**Passage**
•••

13This is the ordinary reality of a poor Mexican paeon, hungry, illiterate and in rags. But the priest’s judgment on the man must finally be construed from another angle:

[T]he priest thought, with an odd touch of contemptuous affection, of how much had happened to them both since that first encounter in a village of which he didn’t even know the name - the half-caste lying there in the hot noonday rocking his hammock with one naked yellow foot. If he had been asleep at that moment, this wouldn’t have happened. It was really shocking bad luck for the poor devil that he was to be burdened with a sin of such magnitude. The priest took a quick look back and saw the big toes protruding like slugs out of the dirty gym shoes. [...] Poor man, the priest thought, he isn’t really bad enough... (181)

14One cannot help smiling at the grim irony behind the fact that the mestizo, not the priest, is being pitied for his “shocking bad luck” – after all, he is not the one who is to die at the hands of the police lieutenant. The priest is in earnest however – it is terrible for the mestizo to have been “chosen” by fate to replay the part of the most despised character in the New Testament. The squalid tale of his life is therefore redoubled on a higher level by the extraordinary fate of Christ’s betrayer (“He was in the presence of Judas”, [88]).

15The question, then, is whether this reading of the grotesque as narrative hybridity (half the adventure of an ordinary human being5, half an adventure of biblical scope) is compatible with Greene’s own definition of his novel:

The Power and the Glory was like a seventeenth-century play in which the actors symbolise a virtue or a vice, pride, pity, etc. The priest and the lieutenant remained themselves to the end; the priest, for all his recollection of periods in his life when he was different, never changed. The action was contained within a short time-span. (Quoted by Bergonzi, 111)

•••

**Problem statement**
Continue the essay on *The Power and the Glory* from the point where it stops, picking up after the quotation of Greene's own definition of the novel.

**Record extracts**
•••

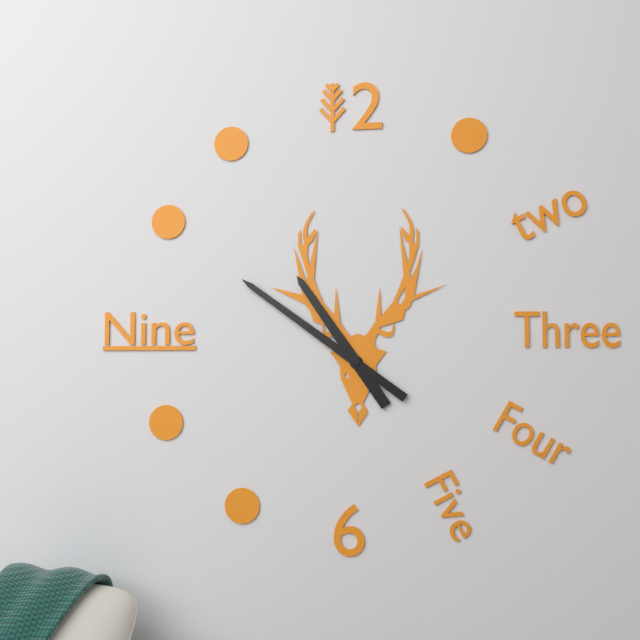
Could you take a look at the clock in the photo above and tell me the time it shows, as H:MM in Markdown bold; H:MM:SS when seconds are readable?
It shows **10:51**
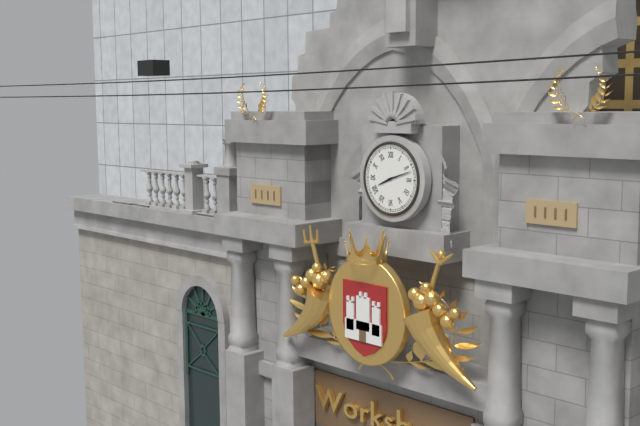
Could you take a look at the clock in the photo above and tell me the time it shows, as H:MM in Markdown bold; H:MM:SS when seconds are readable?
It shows **8:12**
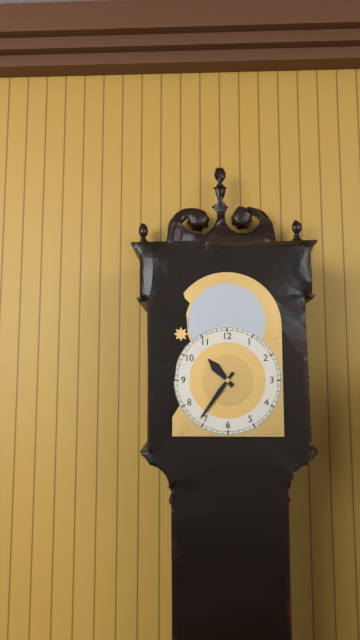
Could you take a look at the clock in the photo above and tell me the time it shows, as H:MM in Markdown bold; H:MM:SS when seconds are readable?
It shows **10:36**
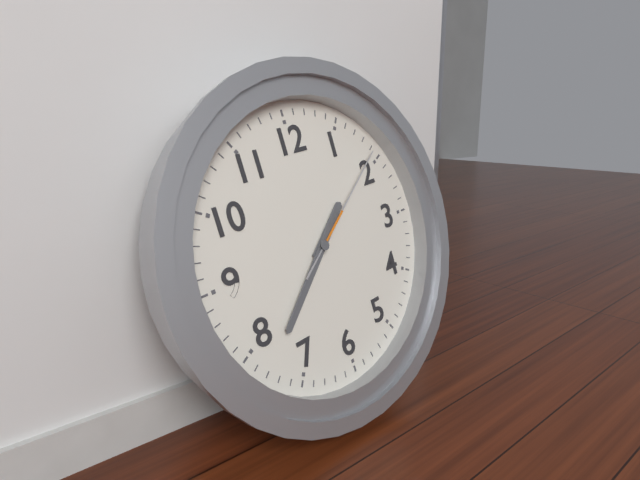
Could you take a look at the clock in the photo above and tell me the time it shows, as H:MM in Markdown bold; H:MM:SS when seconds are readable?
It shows **1:38:09**
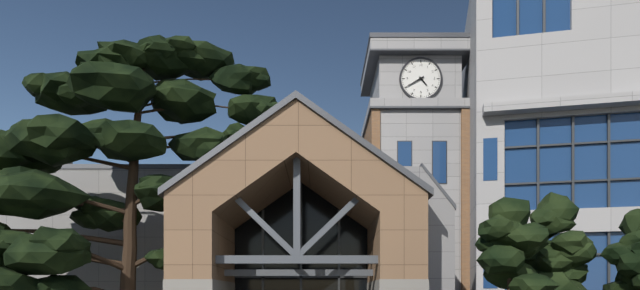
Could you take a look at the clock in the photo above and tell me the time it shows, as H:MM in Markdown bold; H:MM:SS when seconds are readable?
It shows **4:40**
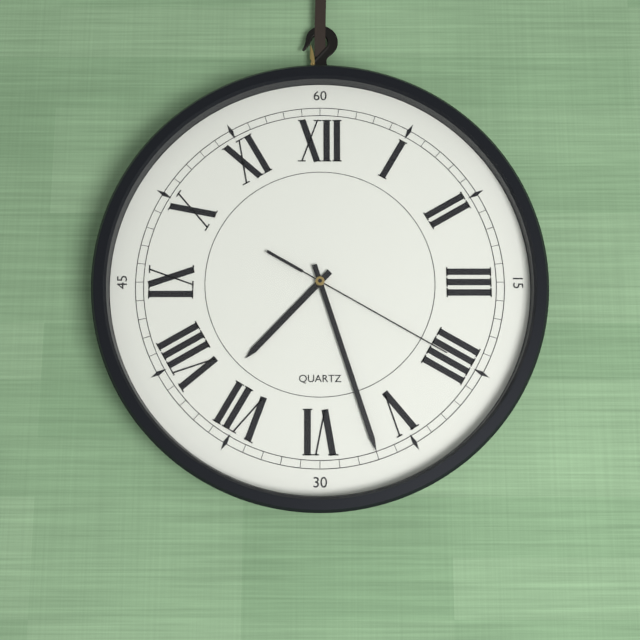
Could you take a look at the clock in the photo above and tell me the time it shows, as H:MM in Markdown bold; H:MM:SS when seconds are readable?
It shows **7:27:20**
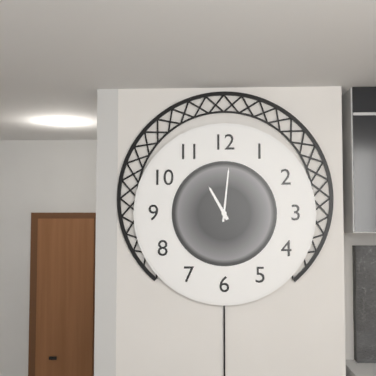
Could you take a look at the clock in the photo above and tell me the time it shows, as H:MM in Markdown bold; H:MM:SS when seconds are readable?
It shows **11:01**
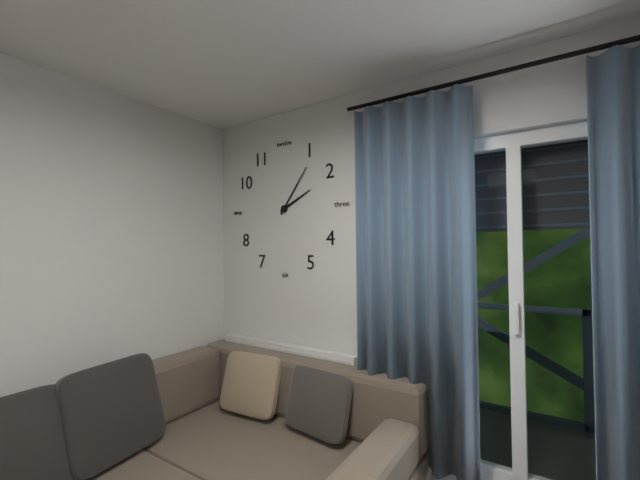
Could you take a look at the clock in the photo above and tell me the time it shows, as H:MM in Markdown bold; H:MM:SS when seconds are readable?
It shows **2:06**
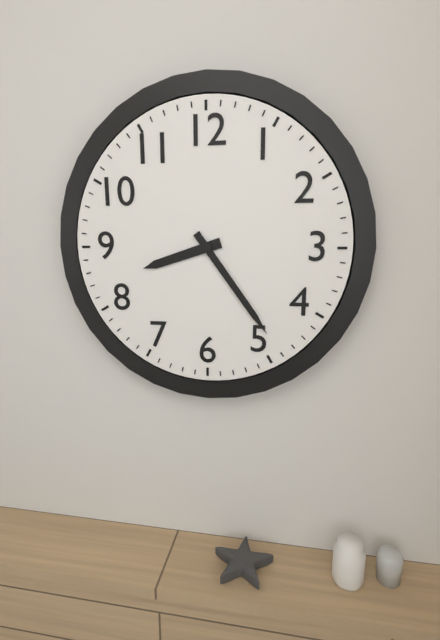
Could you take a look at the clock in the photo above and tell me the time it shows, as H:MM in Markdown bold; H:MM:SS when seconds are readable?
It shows **8:24**
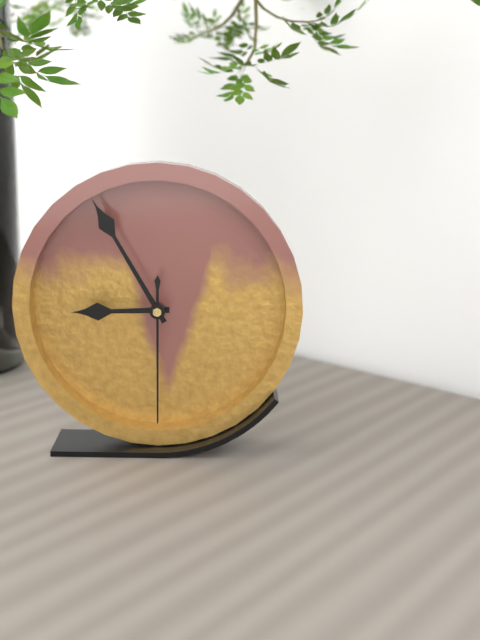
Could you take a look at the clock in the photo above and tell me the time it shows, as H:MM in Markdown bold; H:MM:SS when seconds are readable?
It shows **8:55:30**
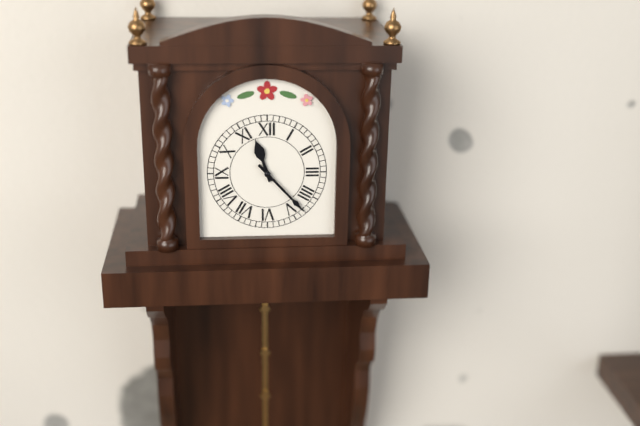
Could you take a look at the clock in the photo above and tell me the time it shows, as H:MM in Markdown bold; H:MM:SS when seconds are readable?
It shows **11:23**
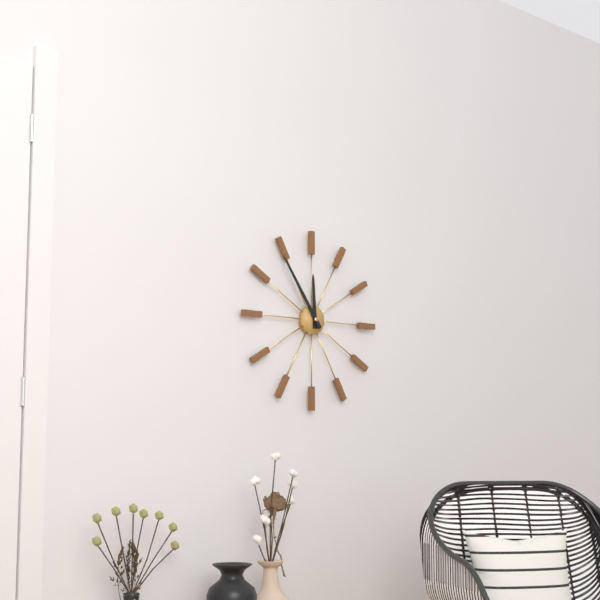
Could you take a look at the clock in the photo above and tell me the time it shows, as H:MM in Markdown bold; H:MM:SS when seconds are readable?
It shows **11:54**
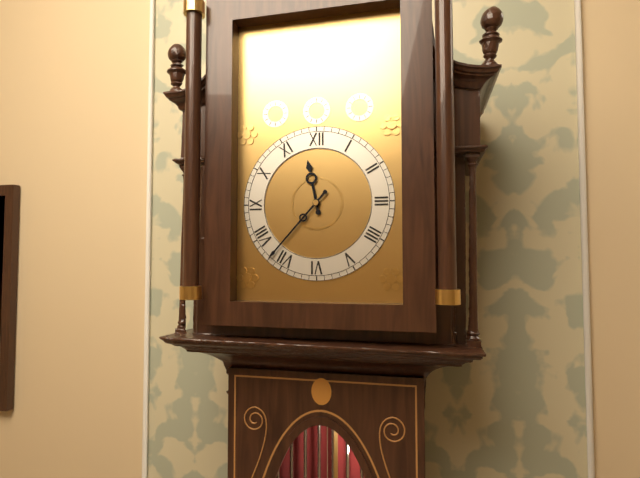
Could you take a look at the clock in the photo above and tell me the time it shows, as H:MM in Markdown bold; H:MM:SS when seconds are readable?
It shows **11:37**
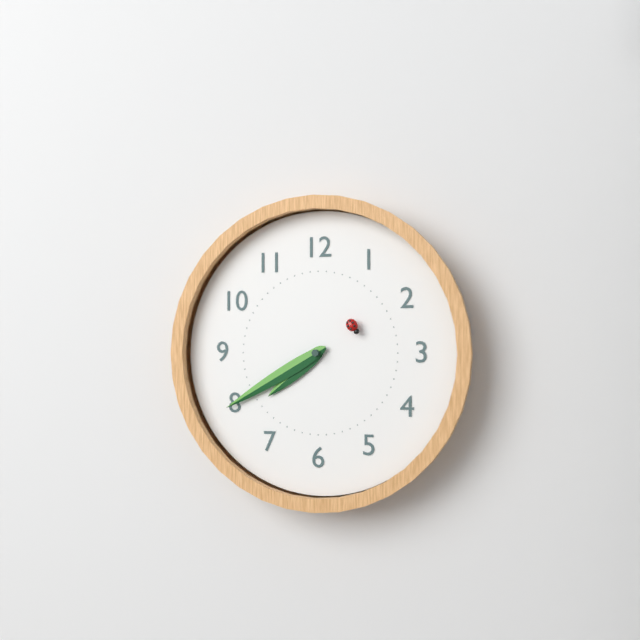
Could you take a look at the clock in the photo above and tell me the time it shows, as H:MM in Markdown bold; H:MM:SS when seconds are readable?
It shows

•••

**Final result**
16Technically speaking, one may object that this simile is a little inaccurate. What Greene has in mind is the Morality Play, an allegorical drama that mostly developed in the Renaissance period, but that was already going out of fashion at the end of the sixteenth century. As a matter of fact, mixed stylistic levels are ruled out in such “mainstream” Morality Plays as Everyman (c. 1510), in which allegorical figures representing forces of good and evil within the human soul express themselves in consistently formal, stilted verse. Greene’s reference to allegorical drama is far more convincing when one keeps in mind that his idea of “a seventeenth-century play” is not a clear-cut genre, but an all-purpose word containing many different kinds of drama: the Morality Play (of which one is reminded as one reads the conversation between the pious woman and the priest in the prison cell); the comedy of humours (certain characters, like the Jefe, the Governor’s cousin, or a central figure like the police lieutenant, embody a particular “humour” or a particular obsession: hypochondria, money, puritan integrity...); and beyond a strictly genre-based and time-based definition, the novel of ideas in which the main characters stand for conflicting world-views. Owing to the ominous, then frankly disastrous, political and military context of the time, that kind of fiction became particularly fashionable in the late 1930s and 1940s; it is evidenced by such famous novels - to take only two examples - as Arthur Koestler’s Darkness at Noon, published in 1940 (like The Power and the Glory), where Rubashov, an old-guard Communist and genuine revolutionist, falls victim to a Stalinist regime and its overzealous representative, Gletkin; and George Orwell’s Nineteen Eighty-Four (1949), where Winston Smith, a political dissident, is eventually interrogated and tortured into submission by O’Brien, his so-called comrade-in-arms.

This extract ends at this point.